Sylvester Stallone, la devastante perdita: "Non esiste un dolore più grande"

Fra i volti maggiormente celebri della cinematografia internazionale c'è indubbiamente quello di Sylvester Stallone. Attore, regista, sceneggiatore e produttore cinematografico americano, deve la sua notorietà principalmente all’interpretazione di due ruoli che hanno rivoluzionato la sua vita professionale: Rocky Balboa e John Rambo. La sua esistenza però non è sempre stata rose e fiori. L'uomo ha affrontato anche momenti decisamente devastanti come il dolore fortissimo per la morte di uno dei suoi figli. Ma procediamo con ordine. Dal punto di vista lavorativo, iniziò a recitare come studente alla University of Miami, dove scelse di puntare sulla facoltà di arte drammatica, tuttavia non terminò mai il suo percorso. Infatti scelse ben presto di andare a New York per cominciare subito a fare l'attore. Principalmente nelle fasi iniziali del suo percorso artistico, Stallone affrontò momenti complicati, divenendo addirittura senzatetto. Poi, nel 1970 ottenne la sua prima buona occasione: fu protagonista del film Fuga senza tempo. Naturalmente però, è datata 1976 la vera e propria consacrazione con il lungometraggio Rocky. Grazie ad esso diventa uno degli attori più importanti e conosciuti del mondo. Non molto tempo dopo, finisce per interpretare anche John Rambo nel film Rambo, altro grande cult per gli amanti della settima arte.

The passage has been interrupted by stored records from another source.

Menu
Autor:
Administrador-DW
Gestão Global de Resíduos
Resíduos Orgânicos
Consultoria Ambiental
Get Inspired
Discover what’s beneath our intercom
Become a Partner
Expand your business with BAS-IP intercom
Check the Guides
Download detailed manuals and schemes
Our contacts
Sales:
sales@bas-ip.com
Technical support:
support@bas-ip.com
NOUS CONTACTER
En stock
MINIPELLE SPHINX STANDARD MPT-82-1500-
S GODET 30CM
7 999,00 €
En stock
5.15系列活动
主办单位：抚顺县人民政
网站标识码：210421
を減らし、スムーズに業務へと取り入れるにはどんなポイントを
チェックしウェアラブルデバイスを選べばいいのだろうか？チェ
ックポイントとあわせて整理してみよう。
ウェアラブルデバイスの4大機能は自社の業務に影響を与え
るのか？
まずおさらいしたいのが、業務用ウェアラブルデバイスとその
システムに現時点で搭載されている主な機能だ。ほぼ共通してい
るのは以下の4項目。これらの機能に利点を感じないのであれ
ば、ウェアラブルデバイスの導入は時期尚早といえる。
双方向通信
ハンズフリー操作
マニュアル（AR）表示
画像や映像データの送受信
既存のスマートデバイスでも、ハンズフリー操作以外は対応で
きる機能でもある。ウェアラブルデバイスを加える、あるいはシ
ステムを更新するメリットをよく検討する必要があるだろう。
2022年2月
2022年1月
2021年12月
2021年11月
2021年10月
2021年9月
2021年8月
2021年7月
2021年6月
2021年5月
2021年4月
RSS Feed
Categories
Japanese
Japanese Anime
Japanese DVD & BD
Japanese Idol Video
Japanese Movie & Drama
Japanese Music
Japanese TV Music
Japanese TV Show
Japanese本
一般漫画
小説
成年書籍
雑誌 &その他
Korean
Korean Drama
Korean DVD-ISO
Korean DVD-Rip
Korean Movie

Riguardo invece alla vita sentimentale dell'atleta e attore, quest'ultimo nel 1974 sposò Sasha Czack, dalla quale ebbe due figli, Sage e Seargeoh. Il secondogenito comparve anche nel film Rocky 2 proprio per interpretare il pargolo neonato di Rocky. Sasha e Sylvester divorziarono poi nel 1985 forse per i diversi tradimenti dell’uomo ai danni della moglie. Nel 1985, Stallone convolò a nozze con Brigitte Nielsen, da cui tuttavia si separò due anni dopo a causa di notizie e scandali che lo riguardavano. Infine, nel 1997 l'uomo scelse di risposarsi ancora una, con Jennifer Flavin incontrata per le riprese di Rocky 5. Con lei ha anche messo su famiglia con tre splendide figlie, Sophie, Scarlet e Sistine. Sfortunatamente nel luglio del 2012 il celebre interprete dovette affrontare uno dei momenti più brutti della sua vita, ossia la morte di uno dei suoi eredi.

Quasi dieci anni fa è venuto difatti a mancare Sage, il primogenito di Sylvester, per un infarto, secondo quanto riportato pure da Elle. Sage è deceduto giovanissimo - aveva soli 36 ani - e con una vita davanti che sembrava pronto a renderlo una star. Il ragazzo infatti aveva iniziato la stessa professione del padre, diventando attore e regista. Un percorso artistico però arrestatosi all'improvviso, troppo presto. Naturalmente i genitori del giovane sono rimasti profondamente provati dall'accaduto: all'interno di un’intervista a TMZ, Stallone ha svelato che non c'è un dolore più grande della perdita di un figlio e, all'epoca, chiese anche rispetto per lui e per la madre di Sage. Genitore e figlio avevano pure avuto occasione di recitare assieme in pellicole come Rocky 5 e Daylight trappola nel tunnel. Solo tre anni dopo la scomparsa del suo primogenito, l'attore è tornato a recitare, sebbene abbia più volte ammesso la difficoltà di rifare il proprio mestiere, dopo quanto passato.